Rankin sounded as if he were sleeping when he answered his phone.

“Rankin.”

“Hey, Skippy, top of the morning to you.”

“Ferguson.”

“Listen, I’ve been doing a lot of thinking about Vassenka and what Khazaal had going.”

“And?”

“Khazaal had to have had a Scud or at least parts for one. More, maybe. Vassenka’s there. He must have brought fuel with him.”

“I thought you said he brought a cruise missile.”

“Never mind that.”

“Ferguson—”

“The other thing that I’m thinking, I’m going to bet that Vassenka improved the range. Because at a hundred miles, we would have found it already, right?”

“They have a hundred-mile range,” said Rankin.

“I think it’s a little more. Check with Lauren. You know what? Tell her to get Thomas Ciello working on this. Get a rundown of all the mods Vassenka might try. The range has to be more. That was probably the key to the plan in the beginning.”

“Ciello? Is that the UFO nut?”

“One and the same,” said Ferguson. “I’ll tell you, though, the way things have been going lately, I think I’m starting to believe in UFOs.”

22

SOUTH OF THE SUEZ CANAL

The adrenaline shook Ravid so fiercely that he couldn’t sleep. Finally he got up and began pacing around the small boat. The man at the helm nodded but said nothing.

They were beyond the Suez, the Egyptians paid off, and their paperwork taken care of. With every mile it became easier, but with every mile his heart seemed to beat faster. There were only hours left.

Once the missile was launched, Ravid would kill himself. He would not wait until it struck the target. What was the sense? He knew it would strike, and frankly if it didn’t he would not want to taste the bitterness.

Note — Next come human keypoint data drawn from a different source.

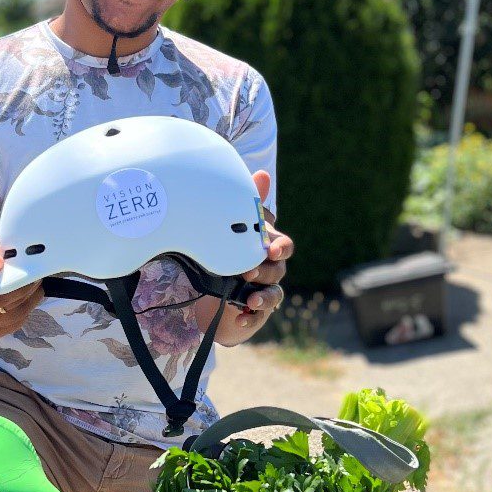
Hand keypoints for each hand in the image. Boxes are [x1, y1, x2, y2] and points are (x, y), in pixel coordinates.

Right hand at [0, 239, 43, 341]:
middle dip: (27, 292)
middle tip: (37, 277)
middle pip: (8, 307)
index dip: (18, 287)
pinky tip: (26, 298)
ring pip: (14, 318)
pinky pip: (12, 325)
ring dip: (30, 302)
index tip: (30, 274)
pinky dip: (24, 312)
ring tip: (34, 286)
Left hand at [235, 169, 293, 329]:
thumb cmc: (226, 253)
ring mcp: (265, 289)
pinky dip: (251, 316)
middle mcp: (270, 268)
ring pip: (274, 292)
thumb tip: (261, 174)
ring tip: (251, 299)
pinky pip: (260, 314)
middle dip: (265, 270)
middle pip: (278, 269)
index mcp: (266, 247)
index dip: (280, 247)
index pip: (282, 245)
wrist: (210, 290)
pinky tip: (240, 316)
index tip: (270, 250)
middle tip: (248, 272)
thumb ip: (247, 204)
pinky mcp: (257, 310)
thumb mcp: (230, 228)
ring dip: (264, 295)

He had debated how exactly to do this — there was no question that he would do it — and finally decided to simply place a pistol in his mouth. It was a sure and simple solution, though it presented a problem: he didn’t have a pistol.

He would have to borrow one but before the time for the launch. Well before. Otherwise they might try and stop him when the time came.

That was the strange thing, wasn’t it? To stop someone from killing himself — what was the point?

Ravid curled his feet beneath him as he sat on the deck. Something itched at the very back of his throat.

He took a long, slow breath, thinking about the day he got married, remembering the moment when he looked at his new wife and felt incredible lust. And the day their son was born. He had nearly been stopped at a checkpoint the day before, disguised so he could come see her.

The ache remained. The men had brought beer with them; there were bottles in the cooler.

Ravid thought of Mecca and its destruction. He envisioned his revenge.

Not his only, nor that of the men who had come gladly to help him, an army of the wrathful, but revenge for everyone murdered by Muslims in the name of their God. For Jews, Christians, Israelites, Americans, Buddhists, Chinese — everyone. Let the Muslims taste what jihad truly was.

Ravid rose. The thirst had receded again. A light breeze blew; he felt it cool his face as he turned toward the dim lights of the shore in the distance. Hours now. Just hours.